The right tire pressure is one of the most important components of a great bike ride. Proper inflation provides optimal comfort and performance during your excursion while reducing the risk for a flat. From beach cruiser bikes to road racers, here’s how to fill your tires correctly before setting off on your bicycle.
Buy the Right Pump
Most bike tires are compatible with either Presta or Schrader valves. The Presta features a locking nut that you have to press to release air, while the wider, flatter Schrader valve lacks this feature. If you use the wrong pump, you won’t be able to inflate your tires. Both types of valves may have either a screw-on mechanism or locking lever to seal the pump to the tire before you begin inflating. If it seems like the air isn’t going into your tire, remove the pump and readjust the seal.
Know Your Numbers
Check your tire pressure before every ride and top off tires with air if necessary. To determine the correct tire pressure for your specific bike, start with these guidelines:
- 25 to 35 PSI for mountain bikes
- 40 to 70 PSI for hybrid bikes
- 80 to 130 PSI for road bikes
PSI is a measure of tire pressure that stands for pounds per square inch. In general, the wider your tires, the less pressure you need for a smooth, safe ride. Heavier riders will need higher pressure than individuals who weigh less, even on the same bike. When in doubt, check the sidewall of your bike tires to find the recommended PSI for your model. Never exceed the maximum PSI for your tires, as this can lead to a blowout.
Test It Out
Even when you get into a routine of checking and inflating your tires, the same PSI may not be appropriate for every ride. When riding on slick roads after a recent rain, try reducing your PSI a bit to improve traction and prevent skids. When you’re planning a trek on bumpy terrain, lower PSI will result in a smoother, more comfortable ride. Some riders carry a travel pump so they can fill their tires on the fly as needed.
Get It Right
Keep in mind that when you fill your tires with a floor pump, the integrated PSI gauge isn’t the most accurate reading of tire pressure. That’s because it is measuring the PSI inside the pump, not the pressure inside the tire itself. For best results, invest in a separate gauge to get a truly dependable measurement.

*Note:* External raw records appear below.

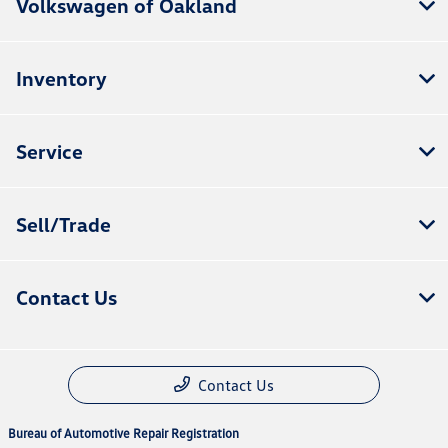
Volkswagen of Oakland
Inventory
Service
Sell/Trade
Contact Us
Contact Us
Bureau of Automotive Repair Registration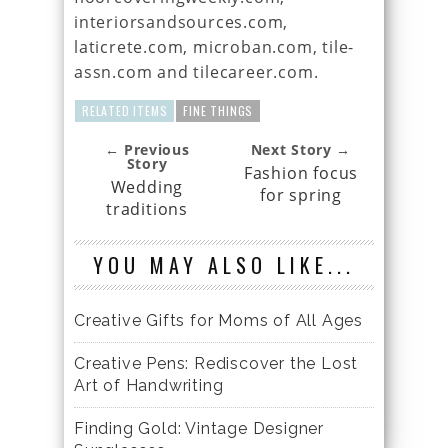
interiorsandsources.com,
laticrete.com, microban.com, tile-
assn.com and tilecareer.com.
RELATED ITEMS
FINE THINGS
← Previous
Next Story →
Story
Fashion focus
Wedding
for spring
traditions
YOU MAY ALSO LIKE...
Creative Gifts for Moms of All Ages
Creative Pens: Rediscover the Lost
Art of Handwriting
Finding Gold: Vintage Designer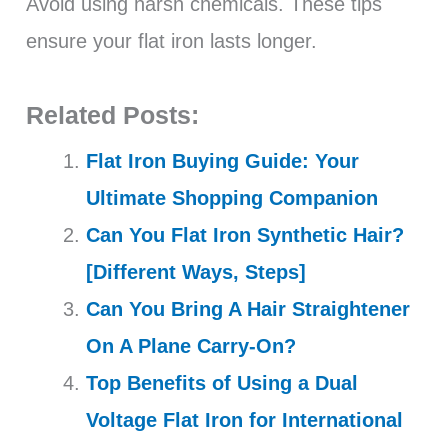
Avoid using harsh chemicals. These tips
ensure your flat iron lasts longer.
Related Posts:
Flat Iron Buying Guide: Your
Ultimate Shopping Companion
Can You Flat Iron Synthetic Hair?
[Different Ways, Steps]
Can You Bring A Hair Straightener
On A Plane Carry-On?
Top Benefits of Using a Dual
Voltage Flat Iron for International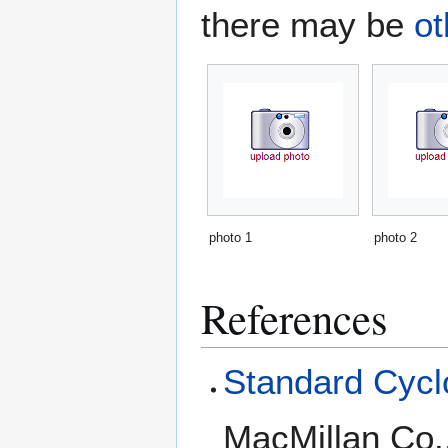
there may be
ot
photo 1
photo 2
References
Standard Cyclo
MacMillan Co.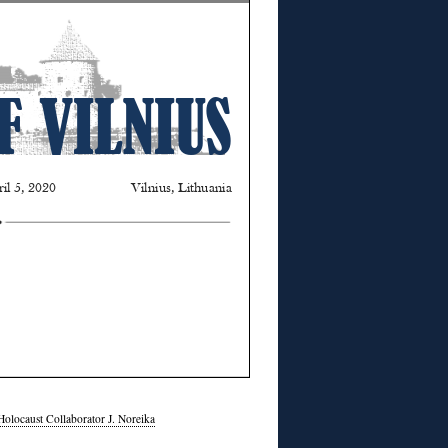
Holocaust Collaborator J. Noreika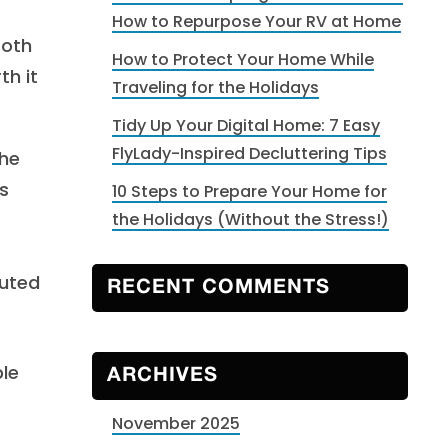
How to Repurpose Your RV at Home
both
How to Protect Your Home While
th it
Traveling for the Holidays
Tidy Up Your Digital Home: 7 Easy
FlyLady-Inspired Decluttering Tips
the
s
10 Steps to Prepare Your Home for
the Holidays (Without the Stress!)
buted
RECENT COMMENTS
ble
ARCHIVES
November 2025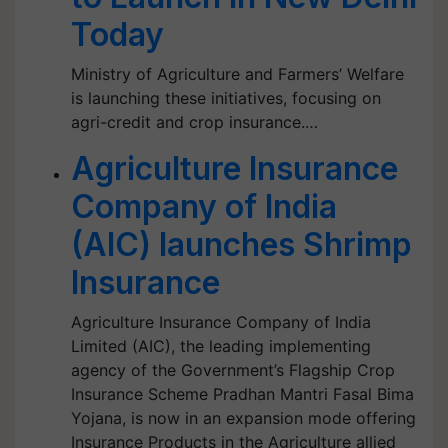
Today
Ministry of Agriculture and Farmers’ Welfare
is launching these initiatives, focusing on
agri-credit and crop insurance.…
Agriculture Insurance
Company of India
(AIC) launches Shrimp
Insurance
Agriculture Insurance Company of India
Limited (AIC), the leading implementing
agency of the Government’s Flagship Crop
Insurance Scheme Pradhan Mantri Fasal Bima
Yojana, is now in an expansion mode offering
Insurance Products in the Agriculture allied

As you become more experienced, try experimenting with tire pressure to find out what works best for you. Because of weight distribution, many riders feel more comfortable when the front tire has slightly less pressure than the back tire. Note the pressure for your current ride, then try deflating by 5% on the next ride to see how it feels. When you have the proper tire pressure, you’ll experience a smooth, comfortable ride with firm, confident turning.
Whether you prefer hybrid bicycles or love riding rugged trails on your mountain bike, the right tire pressure will make your experience that much better. With this guide, you’ll be on the road to an incredible ride.